Treap Randomized algorithms, competitive programming, some language runtimes BST + heap priorities. Random priorities give expected O(log n) without deterministic balancing.
LSM tree Cassandra, RocksDB, LevelDB, BigTable Write-optimized. Buffers writes in memory (often a skip list), periodically merges to disk. Dominates write-heavy workloads.

The pattern: no single structure wins everywhere. B-trees dominate disk. Red-black trees dominate in-memory ordered containers. Skip lists win when you need concurrency without lock contention. LSM trees win for write-heavy workloads. Knowing which tool fits which constraint is more valuable than memorizing any single algorithm.

Should You Still Learn This in the AI Era?

What's changed: you'll likely never hand-write a red-black tree in production. AI can generate implementations, recall which case does what, and produce the boilerplate.

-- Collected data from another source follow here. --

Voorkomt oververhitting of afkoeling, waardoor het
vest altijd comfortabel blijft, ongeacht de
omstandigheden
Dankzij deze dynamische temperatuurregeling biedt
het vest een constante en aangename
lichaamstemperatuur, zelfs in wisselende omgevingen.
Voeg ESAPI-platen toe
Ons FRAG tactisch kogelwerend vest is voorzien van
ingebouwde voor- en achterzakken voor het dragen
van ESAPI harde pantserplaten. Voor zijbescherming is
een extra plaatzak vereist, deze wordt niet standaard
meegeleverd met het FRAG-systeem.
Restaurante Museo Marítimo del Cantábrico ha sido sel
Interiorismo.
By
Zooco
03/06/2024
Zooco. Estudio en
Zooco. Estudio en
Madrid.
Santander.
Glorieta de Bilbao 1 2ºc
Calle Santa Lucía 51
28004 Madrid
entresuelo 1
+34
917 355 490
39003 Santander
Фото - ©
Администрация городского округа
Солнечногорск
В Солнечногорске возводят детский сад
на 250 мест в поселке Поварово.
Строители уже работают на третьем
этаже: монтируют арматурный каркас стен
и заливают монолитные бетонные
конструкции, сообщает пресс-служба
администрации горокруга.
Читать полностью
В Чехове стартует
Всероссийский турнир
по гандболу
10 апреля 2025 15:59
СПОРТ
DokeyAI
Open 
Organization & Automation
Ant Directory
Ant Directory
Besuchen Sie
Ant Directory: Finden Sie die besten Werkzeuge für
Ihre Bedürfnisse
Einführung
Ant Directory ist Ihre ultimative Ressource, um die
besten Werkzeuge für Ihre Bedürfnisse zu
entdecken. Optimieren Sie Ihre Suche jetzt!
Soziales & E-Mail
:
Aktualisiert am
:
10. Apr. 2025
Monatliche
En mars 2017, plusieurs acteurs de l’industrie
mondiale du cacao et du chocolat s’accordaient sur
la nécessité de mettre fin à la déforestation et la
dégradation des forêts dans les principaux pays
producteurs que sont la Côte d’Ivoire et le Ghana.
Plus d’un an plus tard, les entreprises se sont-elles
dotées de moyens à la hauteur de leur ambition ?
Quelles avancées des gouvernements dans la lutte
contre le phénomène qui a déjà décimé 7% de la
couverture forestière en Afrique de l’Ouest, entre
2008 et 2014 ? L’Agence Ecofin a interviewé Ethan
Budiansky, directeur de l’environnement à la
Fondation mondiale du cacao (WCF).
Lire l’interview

What still matters: knowing when a red-black tree is the right choice vs. a skip list vs. a B-tree. Understanding why a rotation preserves balance so you can debug when the system misbehaves. Reading a flame graph and recognizing "this is doing O(n) lookups where an ordered container would give O(log n)." AI is getting better at these too - but your ability to ask the right question depends on having the mental model.

The new skill: building intuition for tradeoffs - balance strictness vs. rotation cost, memory layout vs. cache performance, write amplification vs. read latency. That intuition comes from experiencing the mechanics at least once (use the Practice section above), not from memorizing case numbers.